Editor’s note: As part of our series, “From Cow to Curd: A Look Across the Nation,” Cheese Market News takes a look at the cheese and dairy industry across the United States. Each month we examine a different state or region, looking at key facts and evaluating areas of growth, challenges and recent innovations. This month we are pleased to introduce our latest states — Virginia and West Virginia.

By Rena Archwamety

MADISON, Wis. — Between the U.S. Capital, famous wineries, mountainous landscape and Chesapeake Bay, Virginia and West Virginia’s proximity to population centers and tourism provide a built-in market for milk, cheese and other dairy products.

Gail Hobbs-Page, owner and cheesemaker at Caromont Farm near Charlottesville in Esmont, Virginia, has turned her goat farm and cheesemaking operation into a destination spot, offering farm dinners, cheesemaking classes and baby goat snuggle sessions. Much of her cheese is sold at nearby farmers markets.

- _Given information_:
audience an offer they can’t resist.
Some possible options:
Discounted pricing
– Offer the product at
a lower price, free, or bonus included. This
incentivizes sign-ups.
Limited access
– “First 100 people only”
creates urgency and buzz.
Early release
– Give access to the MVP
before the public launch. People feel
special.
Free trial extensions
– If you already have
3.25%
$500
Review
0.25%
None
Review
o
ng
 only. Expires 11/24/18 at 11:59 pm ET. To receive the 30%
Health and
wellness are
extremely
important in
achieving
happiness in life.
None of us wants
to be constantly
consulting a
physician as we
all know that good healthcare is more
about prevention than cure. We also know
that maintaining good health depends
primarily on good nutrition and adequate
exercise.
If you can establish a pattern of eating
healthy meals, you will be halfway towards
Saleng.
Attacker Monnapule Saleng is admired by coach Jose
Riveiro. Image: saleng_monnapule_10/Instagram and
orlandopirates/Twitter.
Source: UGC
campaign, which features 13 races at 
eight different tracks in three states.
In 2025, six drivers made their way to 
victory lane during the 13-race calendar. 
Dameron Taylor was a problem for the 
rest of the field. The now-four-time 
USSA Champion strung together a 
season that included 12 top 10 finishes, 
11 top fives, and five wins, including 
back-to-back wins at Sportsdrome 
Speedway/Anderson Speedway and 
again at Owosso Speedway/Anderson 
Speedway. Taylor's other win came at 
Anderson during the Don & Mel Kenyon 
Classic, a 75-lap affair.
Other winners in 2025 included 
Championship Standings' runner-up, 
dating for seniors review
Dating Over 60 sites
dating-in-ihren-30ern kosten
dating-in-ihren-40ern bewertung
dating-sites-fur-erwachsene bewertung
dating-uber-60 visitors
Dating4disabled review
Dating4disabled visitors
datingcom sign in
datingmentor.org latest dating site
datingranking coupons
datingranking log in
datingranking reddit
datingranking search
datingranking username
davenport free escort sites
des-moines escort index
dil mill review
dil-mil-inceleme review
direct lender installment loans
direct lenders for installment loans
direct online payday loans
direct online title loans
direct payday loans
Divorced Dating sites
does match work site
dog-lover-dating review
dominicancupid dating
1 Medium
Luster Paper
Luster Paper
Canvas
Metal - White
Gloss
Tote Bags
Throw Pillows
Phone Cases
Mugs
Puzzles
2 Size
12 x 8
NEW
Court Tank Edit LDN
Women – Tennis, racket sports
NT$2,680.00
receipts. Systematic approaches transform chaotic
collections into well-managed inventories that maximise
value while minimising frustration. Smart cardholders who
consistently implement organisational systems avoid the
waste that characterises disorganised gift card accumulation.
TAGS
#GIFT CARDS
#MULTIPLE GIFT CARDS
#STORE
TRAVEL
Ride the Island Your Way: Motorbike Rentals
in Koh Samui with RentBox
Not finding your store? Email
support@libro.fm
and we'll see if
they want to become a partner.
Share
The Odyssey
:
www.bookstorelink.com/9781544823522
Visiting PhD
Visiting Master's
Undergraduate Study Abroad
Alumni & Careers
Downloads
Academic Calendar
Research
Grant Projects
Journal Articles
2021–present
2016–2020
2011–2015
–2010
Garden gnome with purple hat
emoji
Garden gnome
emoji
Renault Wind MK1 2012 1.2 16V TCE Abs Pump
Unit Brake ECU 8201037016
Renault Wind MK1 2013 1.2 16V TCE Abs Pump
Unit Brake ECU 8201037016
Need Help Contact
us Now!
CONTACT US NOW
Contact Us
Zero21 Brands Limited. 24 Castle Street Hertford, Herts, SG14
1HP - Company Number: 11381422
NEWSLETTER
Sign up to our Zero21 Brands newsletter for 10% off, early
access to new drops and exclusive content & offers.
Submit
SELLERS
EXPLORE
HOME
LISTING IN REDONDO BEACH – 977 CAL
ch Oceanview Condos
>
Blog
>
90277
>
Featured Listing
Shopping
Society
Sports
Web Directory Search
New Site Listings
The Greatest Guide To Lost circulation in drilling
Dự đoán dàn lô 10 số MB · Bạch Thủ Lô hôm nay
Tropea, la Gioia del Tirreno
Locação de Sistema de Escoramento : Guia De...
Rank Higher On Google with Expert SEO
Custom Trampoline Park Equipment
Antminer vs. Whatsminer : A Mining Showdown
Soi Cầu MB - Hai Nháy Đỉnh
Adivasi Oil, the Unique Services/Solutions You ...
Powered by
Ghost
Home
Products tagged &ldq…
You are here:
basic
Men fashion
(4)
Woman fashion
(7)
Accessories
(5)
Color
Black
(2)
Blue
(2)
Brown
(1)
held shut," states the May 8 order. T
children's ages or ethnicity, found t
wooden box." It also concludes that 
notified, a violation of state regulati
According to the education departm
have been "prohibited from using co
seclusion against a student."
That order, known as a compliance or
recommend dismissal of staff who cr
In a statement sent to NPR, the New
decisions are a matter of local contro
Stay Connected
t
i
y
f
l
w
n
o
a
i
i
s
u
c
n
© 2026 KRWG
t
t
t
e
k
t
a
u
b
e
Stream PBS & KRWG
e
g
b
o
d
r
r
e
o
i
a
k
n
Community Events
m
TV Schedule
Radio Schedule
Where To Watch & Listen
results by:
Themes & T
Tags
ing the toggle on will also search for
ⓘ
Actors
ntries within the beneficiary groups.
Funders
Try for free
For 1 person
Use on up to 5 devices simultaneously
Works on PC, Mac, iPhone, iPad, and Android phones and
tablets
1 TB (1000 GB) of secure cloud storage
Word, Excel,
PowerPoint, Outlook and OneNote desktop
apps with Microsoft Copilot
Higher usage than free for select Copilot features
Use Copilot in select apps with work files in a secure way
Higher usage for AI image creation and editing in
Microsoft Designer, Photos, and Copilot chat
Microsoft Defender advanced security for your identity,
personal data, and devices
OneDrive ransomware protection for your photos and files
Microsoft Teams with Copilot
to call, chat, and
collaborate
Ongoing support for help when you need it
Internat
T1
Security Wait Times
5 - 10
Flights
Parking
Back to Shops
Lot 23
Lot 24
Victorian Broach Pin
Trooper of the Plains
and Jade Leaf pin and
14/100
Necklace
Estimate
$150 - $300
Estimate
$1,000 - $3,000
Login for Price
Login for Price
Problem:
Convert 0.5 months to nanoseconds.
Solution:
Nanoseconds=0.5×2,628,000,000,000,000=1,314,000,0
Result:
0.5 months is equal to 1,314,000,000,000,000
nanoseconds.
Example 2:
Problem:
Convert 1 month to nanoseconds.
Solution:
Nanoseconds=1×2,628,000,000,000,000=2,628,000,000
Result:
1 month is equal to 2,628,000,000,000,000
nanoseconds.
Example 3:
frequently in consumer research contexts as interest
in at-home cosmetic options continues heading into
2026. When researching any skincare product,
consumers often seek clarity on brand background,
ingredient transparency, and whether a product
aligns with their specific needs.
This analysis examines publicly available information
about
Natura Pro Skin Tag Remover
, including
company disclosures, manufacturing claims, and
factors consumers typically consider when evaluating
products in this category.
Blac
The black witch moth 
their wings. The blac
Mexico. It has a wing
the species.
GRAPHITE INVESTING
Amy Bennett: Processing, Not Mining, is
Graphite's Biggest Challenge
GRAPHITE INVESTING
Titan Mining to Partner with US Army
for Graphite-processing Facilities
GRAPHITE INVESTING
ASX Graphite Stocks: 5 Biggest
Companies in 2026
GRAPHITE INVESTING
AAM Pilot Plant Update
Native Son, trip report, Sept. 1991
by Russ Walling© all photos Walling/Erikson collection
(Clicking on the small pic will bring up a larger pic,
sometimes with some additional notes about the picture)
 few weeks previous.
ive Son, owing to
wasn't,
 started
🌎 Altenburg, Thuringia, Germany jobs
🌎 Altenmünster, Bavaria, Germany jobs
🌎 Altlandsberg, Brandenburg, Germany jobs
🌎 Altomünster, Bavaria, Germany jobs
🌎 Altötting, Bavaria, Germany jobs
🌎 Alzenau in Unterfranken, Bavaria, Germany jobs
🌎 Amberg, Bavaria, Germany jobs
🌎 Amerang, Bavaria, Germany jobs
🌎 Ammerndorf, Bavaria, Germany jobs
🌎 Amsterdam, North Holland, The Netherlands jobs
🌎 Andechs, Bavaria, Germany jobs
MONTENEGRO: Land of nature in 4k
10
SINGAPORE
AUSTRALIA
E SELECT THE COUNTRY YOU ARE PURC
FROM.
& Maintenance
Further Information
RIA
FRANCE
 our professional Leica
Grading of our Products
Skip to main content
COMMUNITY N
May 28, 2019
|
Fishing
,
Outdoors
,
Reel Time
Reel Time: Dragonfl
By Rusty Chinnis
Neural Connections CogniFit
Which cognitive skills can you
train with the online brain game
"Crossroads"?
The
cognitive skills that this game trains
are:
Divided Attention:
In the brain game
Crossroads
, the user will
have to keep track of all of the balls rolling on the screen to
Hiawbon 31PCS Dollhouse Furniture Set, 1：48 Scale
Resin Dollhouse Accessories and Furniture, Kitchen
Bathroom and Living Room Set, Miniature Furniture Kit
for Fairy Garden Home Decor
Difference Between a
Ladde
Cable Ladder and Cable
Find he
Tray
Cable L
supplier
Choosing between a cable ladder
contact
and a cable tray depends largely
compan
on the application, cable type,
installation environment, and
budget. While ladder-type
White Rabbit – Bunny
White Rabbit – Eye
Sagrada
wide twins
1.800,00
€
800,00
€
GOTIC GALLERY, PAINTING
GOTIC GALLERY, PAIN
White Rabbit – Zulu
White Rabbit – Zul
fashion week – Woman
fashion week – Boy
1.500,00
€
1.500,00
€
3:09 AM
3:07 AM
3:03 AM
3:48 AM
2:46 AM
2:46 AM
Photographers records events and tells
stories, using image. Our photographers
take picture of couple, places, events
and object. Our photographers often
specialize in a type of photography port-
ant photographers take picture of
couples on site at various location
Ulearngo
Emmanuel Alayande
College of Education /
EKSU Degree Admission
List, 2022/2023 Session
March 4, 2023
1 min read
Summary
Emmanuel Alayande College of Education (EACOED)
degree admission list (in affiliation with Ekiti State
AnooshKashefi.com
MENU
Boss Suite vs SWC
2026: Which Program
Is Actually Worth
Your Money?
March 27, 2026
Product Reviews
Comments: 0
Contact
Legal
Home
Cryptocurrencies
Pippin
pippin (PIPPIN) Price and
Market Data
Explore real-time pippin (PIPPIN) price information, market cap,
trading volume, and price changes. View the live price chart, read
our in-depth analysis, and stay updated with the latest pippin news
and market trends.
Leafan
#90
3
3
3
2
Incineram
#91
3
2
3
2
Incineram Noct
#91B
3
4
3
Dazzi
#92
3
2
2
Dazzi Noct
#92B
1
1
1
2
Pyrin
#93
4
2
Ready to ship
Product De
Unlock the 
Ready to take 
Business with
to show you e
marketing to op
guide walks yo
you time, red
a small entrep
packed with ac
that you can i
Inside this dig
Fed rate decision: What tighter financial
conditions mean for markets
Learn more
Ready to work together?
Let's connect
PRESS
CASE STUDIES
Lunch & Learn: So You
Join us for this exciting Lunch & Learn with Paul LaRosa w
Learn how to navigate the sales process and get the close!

- _Aim of the task_: Set down, word for word, the passage of the Virginia and West Virginia dairy article starting with "MADISON, Wis. —" and going on through "other dairy products.".

- _Problem solution_:
MADISON, Wis. — Between the U.S. Capital, famous wineries, mountainous landscape and Chesapeake Bay, Virginia and West Virginia’s proximity to population centers and tourism provide a built-in market for milk, cheese and other dairy products.